Grüne Fraktion Luzern schliesst Kantonsrätin Heselhaus aus
Die Grüne Fraktion im Luzerner Kantonsrat hat die Kantonsrätin Sabine Heselhaus ausgeschlossen. Als Grund nannte die Partei mehrfache Verstösse gegen die Grundsätze des Rechtsstaats, wie sie am Mittwoch mitteilte.

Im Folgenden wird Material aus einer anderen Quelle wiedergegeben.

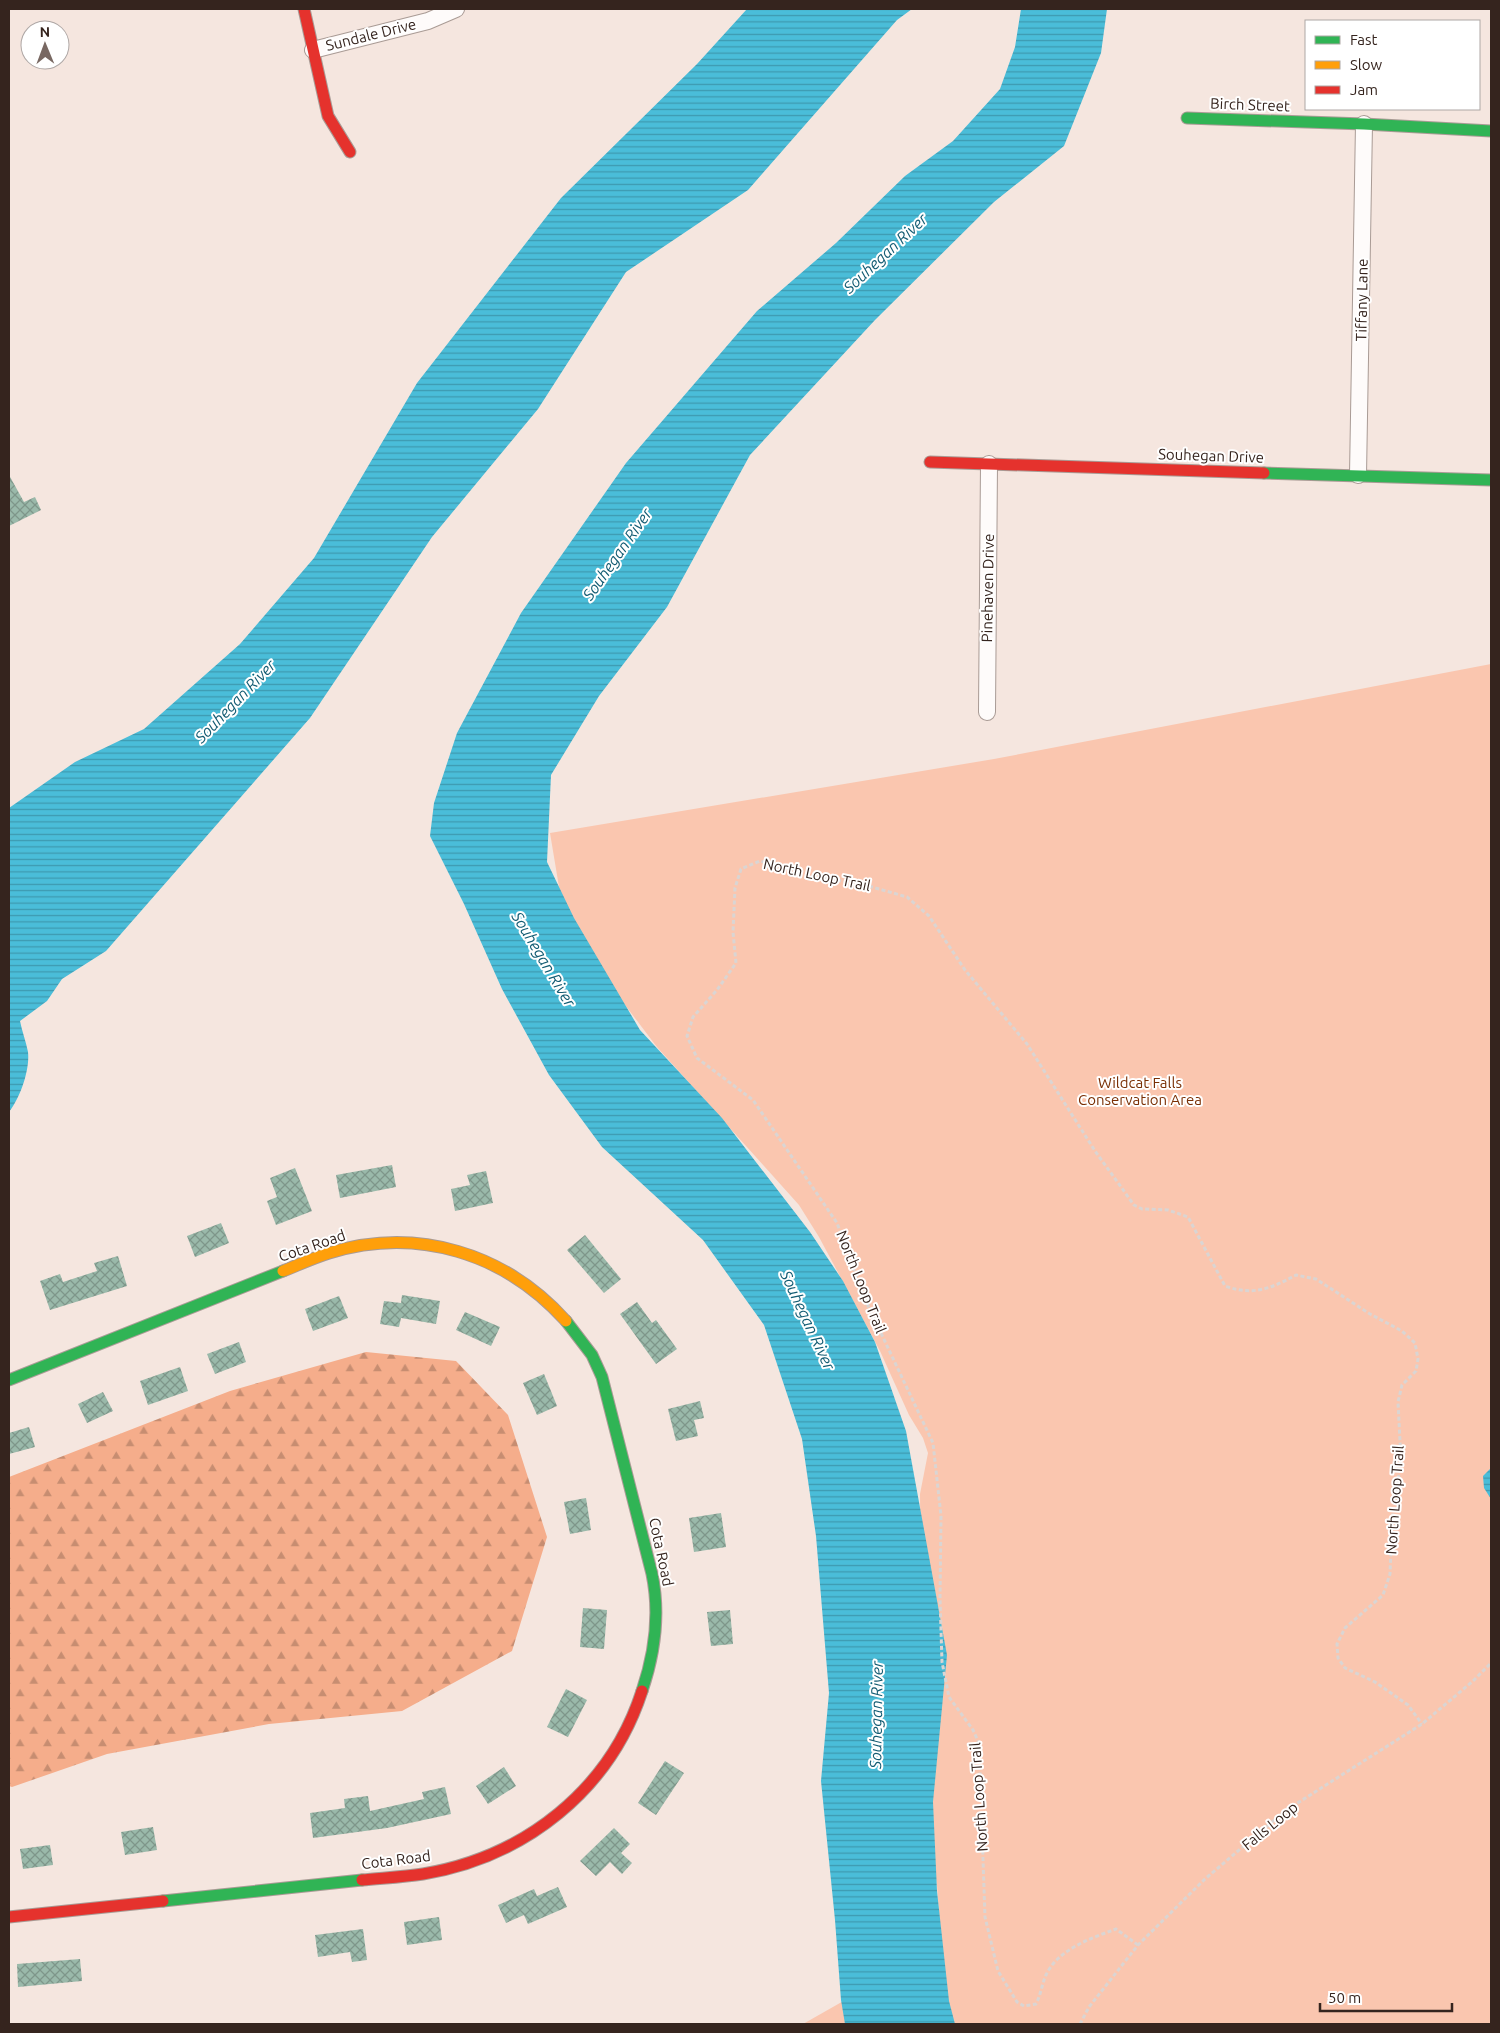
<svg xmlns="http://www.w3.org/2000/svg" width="1500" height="2033" viewBox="0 0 1500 2033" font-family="Ubuntu,sans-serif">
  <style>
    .forest { fill: url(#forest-firs) }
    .green { fill: #fac6af }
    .water { fill: url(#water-rules) }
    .building { fill: url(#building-cross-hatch) }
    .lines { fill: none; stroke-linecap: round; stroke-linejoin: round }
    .street-casing { stroke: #a99b95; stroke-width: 18 }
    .fast-casing { stroke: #a99b95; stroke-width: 13 }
    .slow-casing { stroke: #a99b95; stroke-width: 13 }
    .jam-casing { stroke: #a99b95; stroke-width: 13 }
    .path { stroke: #dad5d3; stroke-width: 3; stroke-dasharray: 4 2.5; stroke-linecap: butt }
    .street { stroke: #fefbfa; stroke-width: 16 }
    .fast { stroke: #30b455; stroke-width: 11 }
    .slow { stroke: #ff9f0a; stroke-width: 11 }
    .jam { stroke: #e5322d; stroke-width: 11 }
    .labels { text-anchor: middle; stroke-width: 4; stroke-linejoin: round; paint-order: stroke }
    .street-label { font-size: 15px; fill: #35241e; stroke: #fff }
    .park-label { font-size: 15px; fill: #7a3005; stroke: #fff }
    .water-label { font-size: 16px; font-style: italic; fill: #135c73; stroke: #fff }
  </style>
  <defs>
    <pattern id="forest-firs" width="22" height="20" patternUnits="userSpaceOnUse" patternTransform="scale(1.25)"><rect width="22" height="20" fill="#f5ad8b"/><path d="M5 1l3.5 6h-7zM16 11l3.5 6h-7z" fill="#c78d71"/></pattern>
    <pattern id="water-rules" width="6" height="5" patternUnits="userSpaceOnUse" patternTransform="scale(1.25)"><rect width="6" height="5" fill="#4abdd9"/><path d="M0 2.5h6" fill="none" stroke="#3e99af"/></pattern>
    <pattern id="building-cross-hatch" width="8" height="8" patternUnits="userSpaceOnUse" patternTransform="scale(1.25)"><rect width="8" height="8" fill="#9ab9aa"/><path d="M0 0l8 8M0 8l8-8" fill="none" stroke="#7e968a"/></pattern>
  </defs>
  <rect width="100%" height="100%" fill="#f5e6df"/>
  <polygon class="forest" points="366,1352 456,1361 508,1415 547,1537 512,1651 402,1711 269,1724 107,1754 12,1787 9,1786 9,1477 230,1391"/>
  <g class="green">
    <polygon points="1491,664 1491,2024 953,2024 945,1997 937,1885 923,1804 920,1494 928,1453 923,1438 909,1415 880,1351 819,1237 799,1205 657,1047 587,955 561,899 550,833 994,759"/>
    <polygon points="847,1999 851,2024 803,2024"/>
  </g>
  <g class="water">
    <path d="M747,9H912L897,20L748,190L626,272L538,409L432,537L310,718L106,951L62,979L47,1001L20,1021C22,1031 26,1042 28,1052C30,1070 20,1098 9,1112V808L75,762L144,729L240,644L314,558L417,383L561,198L697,64Z"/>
    <polygon points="1021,9 1107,9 1101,53 1064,146 994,202 875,320 750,455 667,607 599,696 551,775 547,862 574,918 640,1030 722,1118 810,1232 843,1281 875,1342 906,1431 947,1655 933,1802 937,1891 949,2001 955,2024 845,2024 841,2000 835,1920 821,1781 829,1693 816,1536 802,1439 764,1325 703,1240 602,1147 549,1075 502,989 464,904 430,836 434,803 457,733 521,613 626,463 757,311 836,243 905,176 953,141 1000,89 1015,47"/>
    <polygon points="1491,1468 1491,1499 1484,1488 1483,1476"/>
  </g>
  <g class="building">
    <polygon points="9,475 24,502 35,497 41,510 9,526"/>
    <polygon points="392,1165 396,1187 340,1198 336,1175"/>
    <polygon points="295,1168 312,1211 276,1225 267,1201 277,1197 270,1178"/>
    <polygon points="486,1171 493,1203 455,1211 451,1189 470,1185 467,1175"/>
    <polygon points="221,1223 229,1243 195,1257 187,1236"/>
    <polygon points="585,1235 621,1279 604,1293 567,1250"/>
    <polygon points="118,1256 127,1286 50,1310 40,1281 60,1274 63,1282 97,1271 94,1263"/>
    <polygon points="402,1295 440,1301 436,1324 401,1318 399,1327 380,1324 384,1301 401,1303"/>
    <polygon points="339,1296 348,1318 313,1331 305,1309"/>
    <polygon points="637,1302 652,1323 656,1320 677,1349 656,1364 620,1314"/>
    <polygon points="465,1312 500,1327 491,1346 456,1330"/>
    <polygon points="239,1342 246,1362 215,1374 207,1354"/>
    <polygon points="180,1367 188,1391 148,1405 140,1381"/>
    <polygon points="544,1374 557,1406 537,1415 523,1383"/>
    <polygon points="103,1392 113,1411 87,1423 78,1404"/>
    <polygon points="700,1401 704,1418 694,1420 698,1436 676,1441 668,1409"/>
    <polygon points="29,1427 35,1447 9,1454 9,1433"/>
    <polygon points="586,1498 591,1530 570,1534 564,1502"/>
    <polygon points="721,1513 726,1547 694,1552 689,1518"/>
    <polygon points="583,1608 607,1610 604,1649 580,1647"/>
    <polygon points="730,1610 733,1644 711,1646 707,1612"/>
    <polygon points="566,1689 587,1700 568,1737 547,1727"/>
    <polygon points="665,1761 684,1773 656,1815 638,1803"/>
    <polygon points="504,1767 516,1786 488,1804 476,1786"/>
    <polygon points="445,1787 451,1814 387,1828 313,1838 310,1813 345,1808 344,1799 368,1796 370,1811 424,1799 422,1792"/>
    <polygon points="153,1827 157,1850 125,1855 121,1832"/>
    <polygon points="614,1828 630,1844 621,1853 632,1863 622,1874 610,1862 596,1876 580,1861"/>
    <polygon points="50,1845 53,1865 23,1869 20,1849"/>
    <polygon points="558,1887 567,1907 528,1924 524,1915 506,1923 498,1905 534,1889 537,1896"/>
    <polygon points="439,1917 442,1940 407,1945 404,1922"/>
    <polygon points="363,1929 367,1960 352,1962 350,1952 318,1957 315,1935"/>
    <polygon points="80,1959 82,1981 18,1987 17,1964"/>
  </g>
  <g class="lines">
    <defs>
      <g id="street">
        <polyline points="313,50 428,21 456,9"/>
        <polyline points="1358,475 1364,124"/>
        <polyline points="987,712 989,464"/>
      </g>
      <g id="fast">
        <polyline points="1187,118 1364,124 1491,131"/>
        <polyline points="1264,473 1491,480"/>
        <path d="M566,1321L592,1355L602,1377L652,1574C660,1613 655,1653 642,1691"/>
        <polyline points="9,1380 283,1271"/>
        <polyline points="163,1901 362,1880"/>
      </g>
      <path id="slow" d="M283,1271C298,1265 313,1258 329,1253C417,1226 505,1253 566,1321"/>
      <g id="jam">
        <polyline points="304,9 328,116 350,152"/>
        <polyline points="930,462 1264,473"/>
        <path d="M362,1880C382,1878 403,1877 423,1874C525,1857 610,1790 642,1691"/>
        <polyline points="9,1917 163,1901"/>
      </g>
    </defs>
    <use href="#street" class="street-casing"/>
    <use href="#fast" class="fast-casing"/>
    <use href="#slow" class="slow-casing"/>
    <use href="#jam" class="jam-casing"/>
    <g class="path">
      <path d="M1138,1945L1116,1929C1092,1938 1058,1949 1046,1975C1042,1984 1041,1994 1036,2004L1024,2006L1017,2002L998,1971L985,1917L979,1743L973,1730L949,1697L942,1662L940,1598L941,1516L933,1443L863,1295L837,1223L753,1100L697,1058L687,1036L693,1017L717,990L736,963L733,932L735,888L741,869L760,861L816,876L872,887L907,897L929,916L965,970L1027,1044L1095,1151L1134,1205L1142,1209L1168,1210L1188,1217L1225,1286C1253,1296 1270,1289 1296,1275L1316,1279L1370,1314L1402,1331L1415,1343L1418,1359L1416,1371L1402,1385L1398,1402L1401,1461L1392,1521L1390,1574L1383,1595L1345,1628L1337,1644L1338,1658L1345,1668L1375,1682L1408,1705L1422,1724"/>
      <polyline points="1080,2024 1089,2007 1138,1945 1205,1879 1285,1811 1422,1724 1473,1681 1491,1663"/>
    </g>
    <use href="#street" class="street"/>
    <use href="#fast" class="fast"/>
    <use href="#slow" class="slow"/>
    <use href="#jam" class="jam"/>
  </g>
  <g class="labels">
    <g class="street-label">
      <text transform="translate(371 35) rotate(-14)" y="5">Sundale Drive</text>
      <text transform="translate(1250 105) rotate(2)" y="5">Birch Street</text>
      <text transform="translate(1362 300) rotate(-89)" y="5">Tiffany Lane</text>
      <text transform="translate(1211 456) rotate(2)" y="5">Souhegan Drive</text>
      <text transform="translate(988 588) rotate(-89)" y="5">Pinehaven Drive</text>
      <text transform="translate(817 875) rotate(12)" y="5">North Loop Trail</text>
      <text transform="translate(312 1246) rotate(-19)" y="5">Cota Road</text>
      <text transform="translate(861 1282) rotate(68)" y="5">North Loop Trail</text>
      <text transform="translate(1395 1500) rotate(-86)" y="5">North Loop Trail</text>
      <text transform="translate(661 1552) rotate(78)" y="5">Cota Road</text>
      <text transform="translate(979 1797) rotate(-94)" y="5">North Loop Trail</text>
      <text transform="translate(1270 1826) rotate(-39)" y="5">Falls Loop</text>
      <text transform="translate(396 1860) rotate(-7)" y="5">Cota Road</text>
    </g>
    <g class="park-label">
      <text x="1140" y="1088">Wildcat Falls<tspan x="1140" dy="17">Conservation Area</tspan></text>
    </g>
    <g class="water-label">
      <text transform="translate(885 253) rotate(-43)" y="6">Souhegan River</text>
      <text transform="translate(617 554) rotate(-55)" y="6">Souhegan River</text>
      <text transform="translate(235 701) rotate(-46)" y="6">Souhegan River</text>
      <text transform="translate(544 959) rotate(59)" y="6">Souhegan River</text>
      <text transform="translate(808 1320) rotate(65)" y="6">Souhegan River</text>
      <text transform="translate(876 1715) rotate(-89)" y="6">Souhegan River</text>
    </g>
  </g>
  <rect width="1500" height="2033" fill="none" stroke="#35241e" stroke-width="20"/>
  <rect x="1305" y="20" width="175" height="90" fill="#ffffff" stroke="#aea7a5"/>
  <rect x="1315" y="36" width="25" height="8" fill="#30b455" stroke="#aea7a5"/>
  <text x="1350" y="45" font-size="15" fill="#35241e">Fast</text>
  <rect x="1315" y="61" width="25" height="8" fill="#ff9f0a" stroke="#aea7a5"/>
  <text x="1350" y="70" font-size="15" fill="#35241e">Slow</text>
  <rect x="1315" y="86" width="25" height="8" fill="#e5322d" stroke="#aea7a5"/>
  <text x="1350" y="95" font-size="15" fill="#35241e">Jam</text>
  <g transform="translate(45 45) rotate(359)"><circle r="24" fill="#ffffff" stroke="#aea7a5"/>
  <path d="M0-4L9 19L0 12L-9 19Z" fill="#786862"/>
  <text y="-8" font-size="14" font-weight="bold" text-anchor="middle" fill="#35241e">N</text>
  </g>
  <path d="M1320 2003v8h132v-8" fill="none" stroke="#35241e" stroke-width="2.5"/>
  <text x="1328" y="2003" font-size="15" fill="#35241e" stroke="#ffffff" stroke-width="4" paint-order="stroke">50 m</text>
</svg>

Heselhaus weist die Vorwürfe zurück und kritisiert das Verfahren.

Heselhaus habe ihre Rolle als Kantonsrätin wiederholt mit ihrer persönlichen Betroffenheit in Rechtsfällen vermischt, hiess es von der Partei. Sie habe in schwerwiegender Weise gegen die Interessen der Fraktion verstossen. In ihrer Funktion ist die Kantonsrätin für die Anhörung und Wahl von Richterinnen und Richtern mitverantwortlich.
Die Fraktion warf ihr vor, mehrfach und willentlich gegen die Grundsätze des Rechtsstaats verstossen zu haben, insbesondere gegen die Unabhängigkeit der Justiz. Heselhaus habe ihre Rolle als Kantonsrätin mit ihrer persönlichen Betroffenheit in Rechtsfällen vermischt. Zudem habe sie sich bei mehreren Gelegenheiten respektlos gegenüber Richterinnen und Richtern verhalten und sich pauschal abschätzig über die Luzerner Justiz geäussert. Mit diesem Verhalten habe Heselhaus die Werte der Grünen grob missachtet und in schwerwiegender Weise gegen die Interessen der Fraktion verstossen.
Heselhaus wies die Vorwürfe in einer eigenen Mitteilung zurück. Sie habe sich im Rahmen ihrer Grundrechte gegen fehlende Gleichstellung vor Gericht gewehrt. «Das gehört zur Demokratie und zu einem Rechtsstaat», liess sich Heselhaus zitieren. Es zähle zu ihren parlamentarischen Pflichten, Kandidatinnen und Kandidaten für Richterämter auf ihr Grundverständnis zu Gesetzen und Verfassung zu prüfen. «Gerade bei schwierigen Themen braucht es Politikerinnen und Politiker, die auch unbequeme Fragen stellen», so die Politikerin.
Dem Entscheid gingen laut Mitteilung der Partei mehrere Gespräche voraus. Mitglieder der Fraktion hätten Heselhaus mehrfach auf ihr Verhalten angesprochen. Die Fraktionsleitung habe ihr mitgeteilt, dass eine Änderung ihres Verhaltens die Grundlage für eine weitere Zusammenarbeit sei.Die Gespräche seien jedoch ergebnislos verlaufen. Heselhaus habe keine Bereitschaft gezeigt, ihr Verhalten zu ändern.
Gestützt auf das Fraktionsreglement stellten daraufhin verschiedene Mitglieder einen Antrag auf Ausschluss. Sabine Heselhaus sei vorgängig über den Antrag informiert worden und habe die Möglichkeit erhalten, ihre Sichtweise darzulegen. An der Fraktionssitzung vom Mittwoch wurde der Antrag schliesslich angenommen.
Heselhaus kritisierte zudem das Ausschlussverfahren als fragwürdig. Das neue Fraktionsreglement, auf das sich der Ausschluss stütze, sei in einer «Hau-Ruck-Übung» eingeführt worden. Ihr sei keine Gelegenheit gegeben worden, auf Wünsche aus der Fraktion einzugehen. Andere Möglichkeiten als ein Ausschluss seien nicht geprüft worden.
Ein als Vermittlungsversuch dargestelltes Gespräch vom 13. Januar 2026 sei nicht transparent gewesen. Ein dabei vorgelegtes Dokument, das ihre Mandatsfreiheit eingeschränkt hätte, sei der Fraktion nicht zugänglich gemacht worden. Sie will ihre politische Arbeit fortsetzen und prüft die Einberufung einer ausserordentlichen Mitgliederversammlung.